As you may assume in PyTorch images we use should be prepared for learning. This part is called image normalization.

In case we use PIL Image class to convert the image to PyTorch Tensor we will need:

from PIL import Image
from torchvision.transforms import ToTensor

Our Tensor images will look like this after the conversion:

tensor([[[0.1725, 0.2353, 0.2941,  ..., 1.0000, 1.0000, 0.9843],
         [0.1804, 0.2314, 0.2824,  ..., 1.0000, 1.0000, 0.9843],
         [0.1922, 0.2314, 0.2706,  ..., 1.0000, 1.0000, 0.9843],
         ...,
         [0.7098, 0.6863, 0.6627,  ..., 0.6863, 0.6863, 0.6039],
         [0.6941, 0.6824, 0.6745,  ..., 0.6118, 0.6314, 0.5569],
         [0.6863, 0.6863, 0.6941,  ..., 0.2392, 0.2902, 0.3137]], ...

Note how, min and max value of this tensor will be: tensor(0.) and tensor(1.) respectively.
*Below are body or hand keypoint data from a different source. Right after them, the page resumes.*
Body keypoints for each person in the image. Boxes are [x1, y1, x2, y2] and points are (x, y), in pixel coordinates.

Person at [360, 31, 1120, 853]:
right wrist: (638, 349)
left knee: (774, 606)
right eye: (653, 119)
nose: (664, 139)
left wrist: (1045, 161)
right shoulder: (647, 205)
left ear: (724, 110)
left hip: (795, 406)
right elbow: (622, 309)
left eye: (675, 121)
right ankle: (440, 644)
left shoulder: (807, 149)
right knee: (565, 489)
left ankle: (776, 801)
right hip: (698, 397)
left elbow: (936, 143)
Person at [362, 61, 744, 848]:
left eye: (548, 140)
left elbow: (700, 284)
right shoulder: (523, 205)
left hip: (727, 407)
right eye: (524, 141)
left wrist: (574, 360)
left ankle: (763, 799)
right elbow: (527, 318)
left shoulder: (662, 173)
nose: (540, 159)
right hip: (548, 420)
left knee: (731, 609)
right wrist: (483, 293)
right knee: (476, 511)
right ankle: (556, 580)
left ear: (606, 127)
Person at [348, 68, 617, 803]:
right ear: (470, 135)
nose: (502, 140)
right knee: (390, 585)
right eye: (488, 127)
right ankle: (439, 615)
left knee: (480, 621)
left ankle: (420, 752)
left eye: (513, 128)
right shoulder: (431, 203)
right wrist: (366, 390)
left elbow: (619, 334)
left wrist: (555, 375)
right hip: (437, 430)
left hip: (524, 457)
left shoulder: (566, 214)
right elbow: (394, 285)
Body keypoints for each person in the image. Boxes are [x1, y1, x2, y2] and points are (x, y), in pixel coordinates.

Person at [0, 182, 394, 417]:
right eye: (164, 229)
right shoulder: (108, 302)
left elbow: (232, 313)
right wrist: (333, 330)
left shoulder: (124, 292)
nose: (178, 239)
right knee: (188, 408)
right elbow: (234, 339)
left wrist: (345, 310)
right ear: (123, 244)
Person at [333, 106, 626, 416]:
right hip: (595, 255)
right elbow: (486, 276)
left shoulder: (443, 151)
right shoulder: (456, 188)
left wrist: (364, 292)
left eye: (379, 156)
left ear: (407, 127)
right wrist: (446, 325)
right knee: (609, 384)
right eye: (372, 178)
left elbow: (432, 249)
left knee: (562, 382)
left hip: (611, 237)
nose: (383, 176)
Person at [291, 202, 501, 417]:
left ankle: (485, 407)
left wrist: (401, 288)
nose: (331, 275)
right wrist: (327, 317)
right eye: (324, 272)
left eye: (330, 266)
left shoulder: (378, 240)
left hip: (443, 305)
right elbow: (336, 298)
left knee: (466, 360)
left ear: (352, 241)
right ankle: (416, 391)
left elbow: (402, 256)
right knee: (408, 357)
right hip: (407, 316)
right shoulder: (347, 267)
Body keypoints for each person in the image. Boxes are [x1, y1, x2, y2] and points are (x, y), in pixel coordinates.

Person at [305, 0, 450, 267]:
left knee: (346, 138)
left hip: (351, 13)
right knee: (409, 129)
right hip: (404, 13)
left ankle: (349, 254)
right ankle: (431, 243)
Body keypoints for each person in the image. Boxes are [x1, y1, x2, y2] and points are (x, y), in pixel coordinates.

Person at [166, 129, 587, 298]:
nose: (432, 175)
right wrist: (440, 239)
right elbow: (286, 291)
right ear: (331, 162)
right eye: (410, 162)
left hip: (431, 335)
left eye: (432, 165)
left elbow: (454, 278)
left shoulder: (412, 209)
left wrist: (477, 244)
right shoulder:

The histogram per channel will look like this:

Let we use the following PyTorch normalization function:

def normalize(x: torch.FloatTensor, mean: torch.FloatTensor, std: torch.FloatTensor) -> torch.FloatTensor
    "Normalize `x` with `mean` and `std`."
    return (x - mean[..., None, None]) / std[..., None, None]

What we provide is a Tensor image x and mean and std values for the image set we are working in. This means that we evaluated in advance the mean and std for all the images in the set.

Following are some well known mean and std list tupples (RGB) for different image sets:

cifar_stats = ([0.491, 0.482, 0.447], [0.247, 0.243, 0.261])
imagenet_stats = ([0.485, 0.456, 0.406], [0.229, 0.224, 0.225])
mnist_stats = ([0.15] * 3, [0.15] * 3)

In particular [0.491, 0.482, 0.447] is the mean for the cifar image set; 0.491 is the mean for the Red channel, and so on. The standard deviation for the same image set is represented with this list [0.247, 0.243, 0.261] and 0.247 is exactly the std of the Red channel.

Note the Ellipsis notation we used inside normalize function. It may be strange what it means in PyTorch. Let’s check this code:

l=Tensor([1,2,3])
print(l)
r=l[...,None, None]
print(r)

This will output like this:

tensor([1., 2., 3.])
tensor([[[1.]],
        [[2.]],
        [[3.]]])

Note how we subtract x - mean[..., None, None] for specific RGB channel, and also how we do RGB channel division std[..., None, None] after that.

At the end, we will get the result like this where our data pixel values will be around 0.

You may note that before we had our pixel values inside [0., 1.] range, and now we have positive and negative values around 0, ideal for machine learning.